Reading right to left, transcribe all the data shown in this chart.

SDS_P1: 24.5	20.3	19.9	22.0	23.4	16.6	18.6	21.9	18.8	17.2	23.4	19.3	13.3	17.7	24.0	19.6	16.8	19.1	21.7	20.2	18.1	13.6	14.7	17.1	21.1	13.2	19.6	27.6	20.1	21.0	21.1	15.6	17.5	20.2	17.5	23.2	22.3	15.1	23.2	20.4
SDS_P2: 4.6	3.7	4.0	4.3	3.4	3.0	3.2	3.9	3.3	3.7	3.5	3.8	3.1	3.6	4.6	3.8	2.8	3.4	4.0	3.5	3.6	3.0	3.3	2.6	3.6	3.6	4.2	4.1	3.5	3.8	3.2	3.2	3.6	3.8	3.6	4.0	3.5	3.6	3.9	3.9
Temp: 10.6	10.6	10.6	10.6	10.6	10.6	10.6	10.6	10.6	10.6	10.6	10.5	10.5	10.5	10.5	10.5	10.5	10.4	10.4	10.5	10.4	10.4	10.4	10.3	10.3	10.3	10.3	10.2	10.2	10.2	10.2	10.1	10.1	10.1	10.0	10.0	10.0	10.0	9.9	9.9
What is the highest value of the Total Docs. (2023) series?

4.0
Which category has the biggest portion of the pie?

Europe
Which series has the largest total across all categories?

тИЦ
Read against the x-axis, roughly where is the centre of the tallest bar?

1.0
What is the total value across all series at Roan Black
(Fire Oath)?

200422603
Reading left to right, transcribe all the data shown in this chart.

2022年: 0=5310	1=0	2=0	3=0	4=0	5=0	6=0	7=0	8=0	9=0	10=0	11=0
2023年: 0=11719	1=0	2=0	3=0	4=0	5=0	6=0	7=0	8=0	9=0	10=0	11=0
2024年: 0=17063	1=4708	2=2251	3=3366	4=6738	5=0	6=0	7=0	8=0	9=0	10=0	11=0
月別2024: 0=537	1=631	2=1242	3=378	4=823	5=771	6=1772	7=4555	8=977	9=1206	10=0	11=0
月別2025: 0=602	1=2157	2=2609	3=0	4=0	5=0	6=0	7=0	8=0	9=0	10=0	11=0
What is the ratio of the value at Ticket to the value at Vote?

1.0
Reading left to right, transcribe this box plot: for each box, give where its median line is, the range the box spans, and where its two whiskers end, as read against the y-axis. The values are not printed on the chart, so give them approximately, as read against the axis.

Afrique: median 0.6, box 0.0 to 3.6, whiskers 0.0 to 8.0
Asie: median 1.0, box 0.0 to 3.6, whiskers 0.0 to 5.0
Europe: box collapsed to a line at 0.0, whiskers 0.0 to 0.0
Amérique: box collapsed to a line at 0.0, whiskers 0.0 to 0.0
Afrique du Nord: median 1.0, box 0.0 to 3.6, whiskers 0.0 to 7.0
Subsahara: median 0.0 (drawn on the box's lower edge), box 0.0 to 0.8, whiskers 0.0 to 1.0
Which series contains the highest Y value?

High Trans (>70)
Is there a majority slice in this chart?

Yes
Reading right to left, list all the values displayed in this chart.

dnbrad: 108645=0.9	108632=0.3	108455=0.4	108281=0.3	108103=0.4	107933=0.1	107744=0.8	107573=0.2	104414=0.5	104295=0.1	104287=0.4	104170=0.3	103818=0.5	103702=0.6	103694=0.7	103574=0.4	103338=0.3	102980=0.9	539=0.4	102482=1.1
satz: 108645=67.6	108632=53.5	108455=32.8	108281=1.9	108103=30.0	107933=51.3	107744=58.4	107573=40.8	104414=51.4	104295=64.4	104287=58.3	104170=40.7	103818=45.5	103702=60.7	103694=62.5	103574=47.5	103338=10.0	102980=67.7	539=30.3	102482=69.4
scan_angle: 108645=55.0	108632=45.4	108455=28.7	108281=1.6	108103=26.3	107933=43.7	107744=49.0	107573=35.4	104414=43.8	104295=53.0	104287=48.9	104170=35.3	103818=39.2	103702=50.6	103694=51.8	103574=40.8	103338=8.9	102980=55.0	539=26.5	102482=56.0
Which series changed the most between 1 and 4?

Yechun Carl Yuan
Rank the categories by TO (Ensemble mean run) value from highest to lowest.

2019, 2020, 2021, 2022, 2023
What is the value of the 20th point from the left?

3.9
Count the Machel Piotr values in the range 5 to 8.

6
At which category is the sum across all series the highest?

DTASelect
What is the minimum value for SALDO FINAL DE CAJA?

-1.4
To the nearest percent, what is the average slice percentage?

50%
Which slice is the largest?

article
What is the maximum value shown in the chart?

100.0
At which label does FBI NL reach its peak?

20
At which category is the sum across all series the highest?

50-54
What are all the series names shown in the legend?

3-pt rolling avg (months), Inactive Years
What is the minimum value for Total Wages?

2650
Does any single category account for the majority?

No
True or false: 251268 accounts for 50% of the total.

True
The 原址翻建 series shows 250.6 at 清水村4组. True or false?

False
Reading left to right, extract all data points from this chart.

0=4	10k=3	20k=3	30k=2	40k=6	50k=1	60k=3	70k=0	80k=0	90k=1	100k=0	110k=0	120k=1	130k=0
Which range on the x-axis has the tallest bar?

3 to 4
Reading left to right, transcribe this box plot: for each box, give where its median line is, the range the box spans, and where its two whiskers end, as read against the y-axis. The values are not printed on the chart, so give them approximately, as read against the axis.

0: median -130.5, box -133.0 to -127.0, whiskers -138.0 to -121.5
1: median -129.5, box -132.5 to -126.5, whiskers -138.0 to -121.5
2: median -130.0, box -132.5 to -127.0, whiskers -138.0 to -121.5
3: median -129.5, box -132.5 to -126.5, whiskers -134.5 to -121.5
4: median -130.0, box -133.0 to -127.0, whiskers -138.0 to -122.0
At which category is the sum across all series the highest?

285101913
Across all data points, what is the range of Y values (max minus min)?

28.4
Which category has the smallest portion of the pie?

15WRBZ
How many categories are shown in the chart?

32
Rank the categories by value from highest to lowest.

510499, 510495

──────────

Extract every line of the records above that contains the string "True", and copy each such line in full.

True or false: 251268 accounts for 50% of the total.
True
The 原址翻建 series shows 250.6 at 清水村4组. True or false?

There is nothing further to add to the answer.